Is there any fundamental impediment to having a 32-bit, x86-64 platform? I suppose that supporting such a chimera would add complexity to any operating system, and anyone wanting that last 20% should just Make it Work™, but it still seems that this would be the best fit for a variety of computationally intensive programs.
There is an ABI called "x32" for linux in development. It's a mix between x86_64 and ia32 similar to what you describe - 32 bit address space while using the full 64 bit register set. It needs a custom kernel, binutils and gcc.
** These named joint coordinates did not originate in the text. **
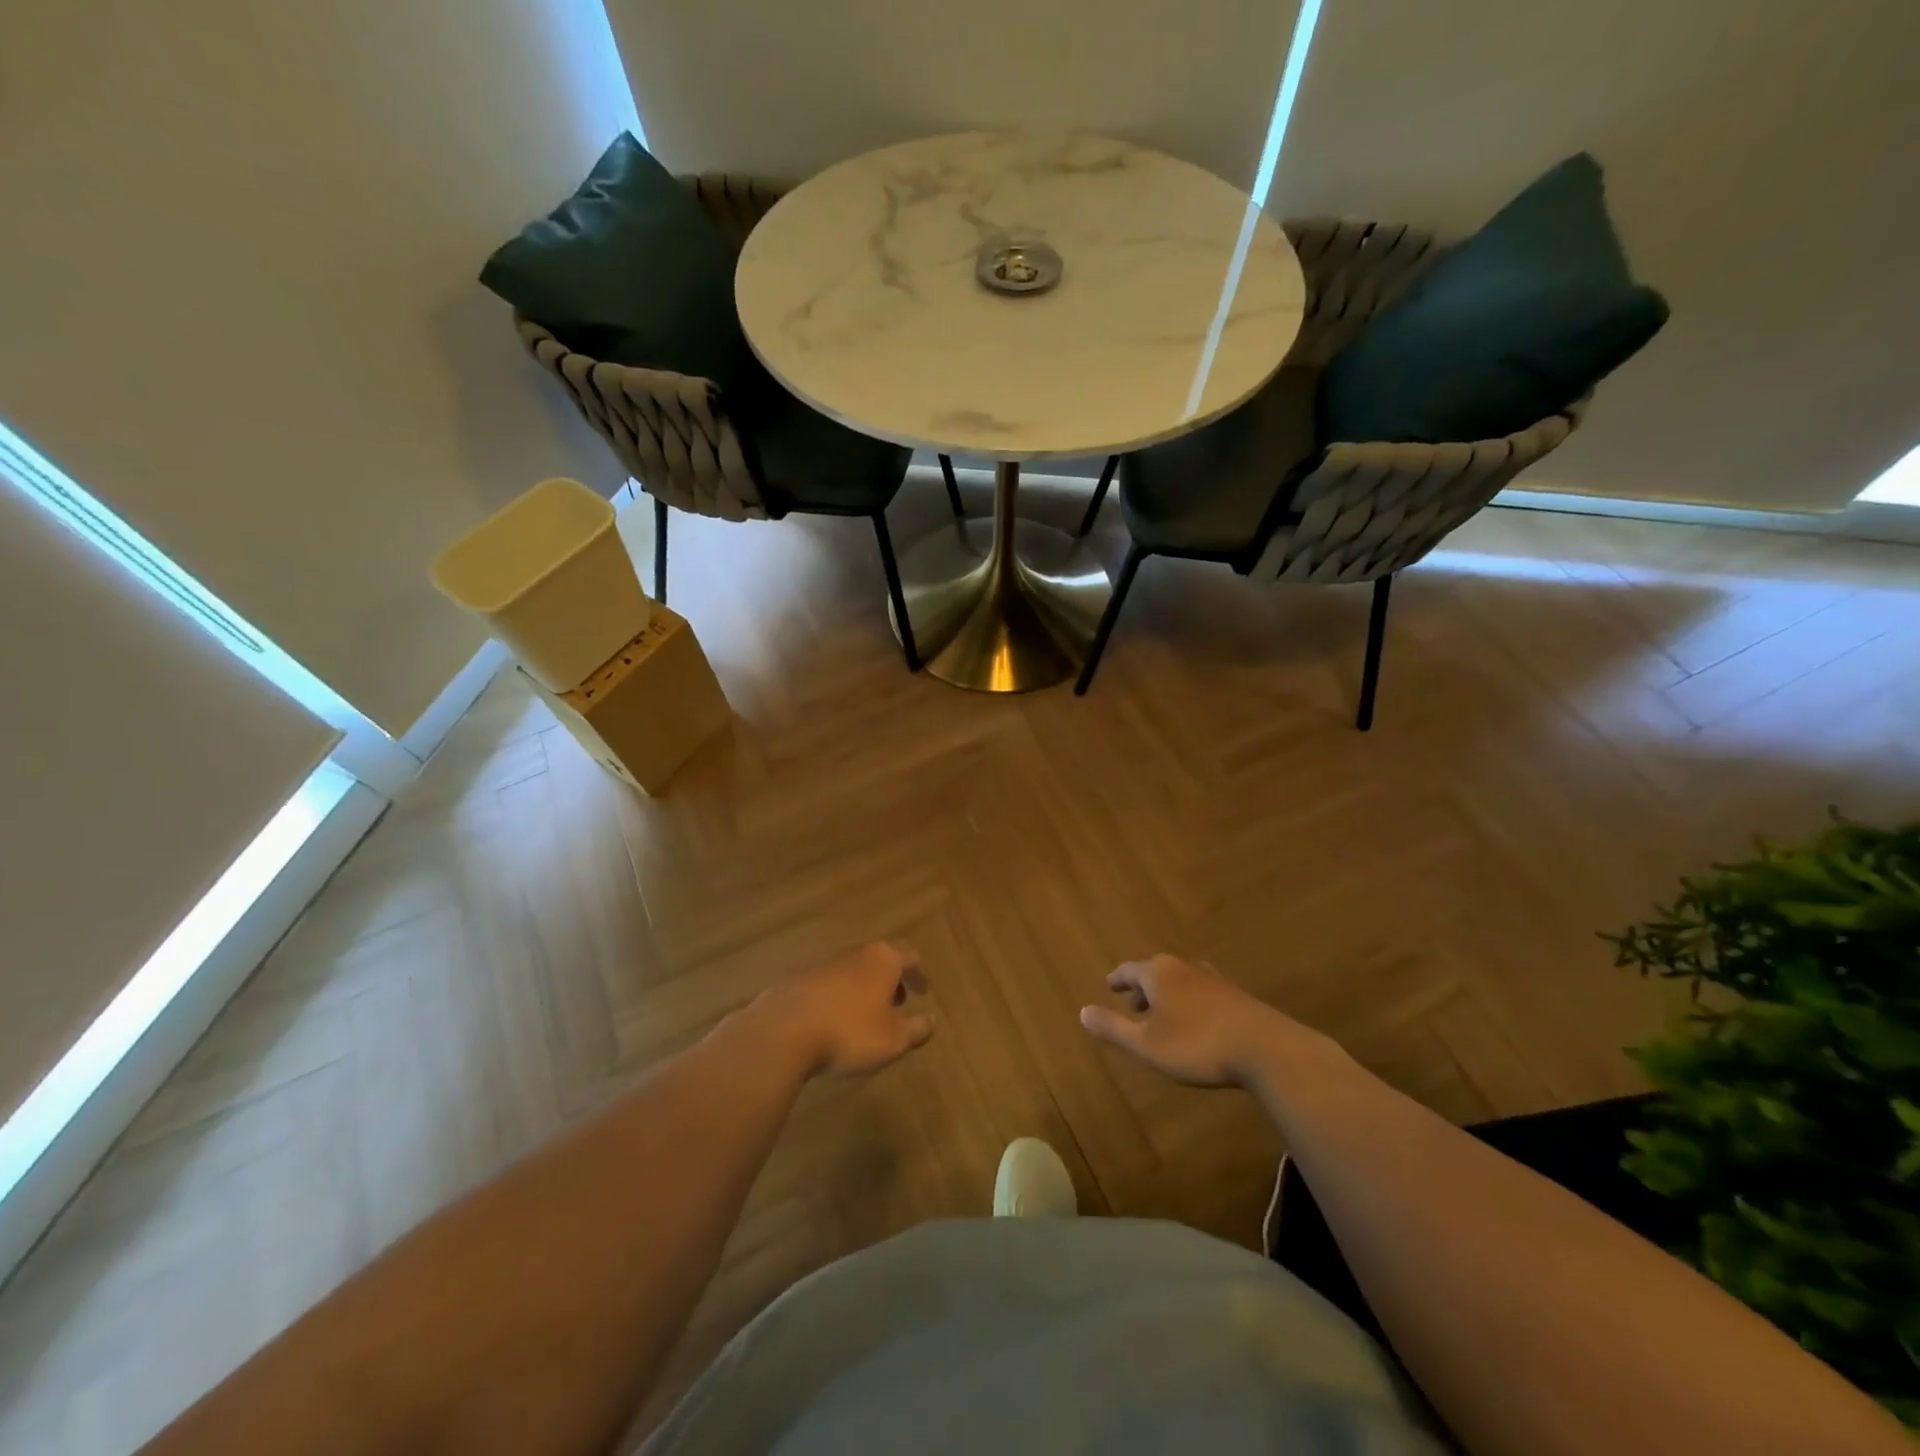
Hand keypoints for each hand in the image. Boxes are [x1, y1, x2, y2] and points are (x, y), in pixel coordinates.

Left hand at [752, 942, 934, 1078]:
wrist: (783, 1032)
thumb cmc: (849, 1032)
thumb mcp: (894, 1039)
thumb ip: (917, 1029)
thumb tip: (931, 1021)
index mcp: (882, 960)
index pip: (909, 957)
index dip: (918, 975)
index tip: (922, 992)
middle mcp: (854, 954)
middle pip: (879, 960)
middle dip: (890, 980)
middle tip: (897, 1003)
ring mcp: (822, 964)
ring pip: (852, 972)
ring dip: (863, 990)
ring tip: (865, 1017)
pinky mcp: (797, 981)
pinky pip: (827, 986)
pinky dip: (837, 999)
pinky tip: (832, 1023)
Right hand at [1079, 955, 1306, 1087]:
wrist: (1264, 1049)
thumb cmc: (1196, 1044)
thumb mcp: (1146, 1045)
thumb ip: (1113, 1028)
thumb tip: (1082, 1012)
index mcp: (1158, 973)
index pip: (1129, 970)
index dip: (1118, 979)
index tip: (1110, 985)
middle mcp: (1184, 967)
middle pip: (1156, 972)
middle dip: (1143, 988)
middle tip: (1133, 1004)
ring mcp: (1213, 979)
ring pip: (1180, 981)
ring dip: (1167, 996)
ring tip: (1163, 1015)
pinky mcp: (1235, 995)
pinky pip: (1201, 992)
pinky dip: (1189, 1002)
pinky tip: (1196, 1022)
Some SPEC runs indicate a performace improvement of about 30% in some benchmarks. See further information at https://sites.google.com/site/x32abi/
I do not expect it very hard to support such a model in the OS. About the only thing that needs to change for processes in this model is page management, pages must be allocated below the 4 GB point. The kernel too should allocate its buffers from the first 4 GBs of the virtual address space if it passes them to the application. The same applies to the loader that loads and starts applications. Other than that a 64-bit kernel should be able handle such apps w/o major modifications.
Compiler support shouldn't be a big issue either. It's mostly a matter of generating code that can use the extra CPU registers and their full 64 bits and adding proper REX prefixes whenever needed.
It's called "x86-32 emulation", or WOW64 on Windows (presumably something else on other OSes) and it's a hardware flag in the processor. No need for any user-mode tricks here.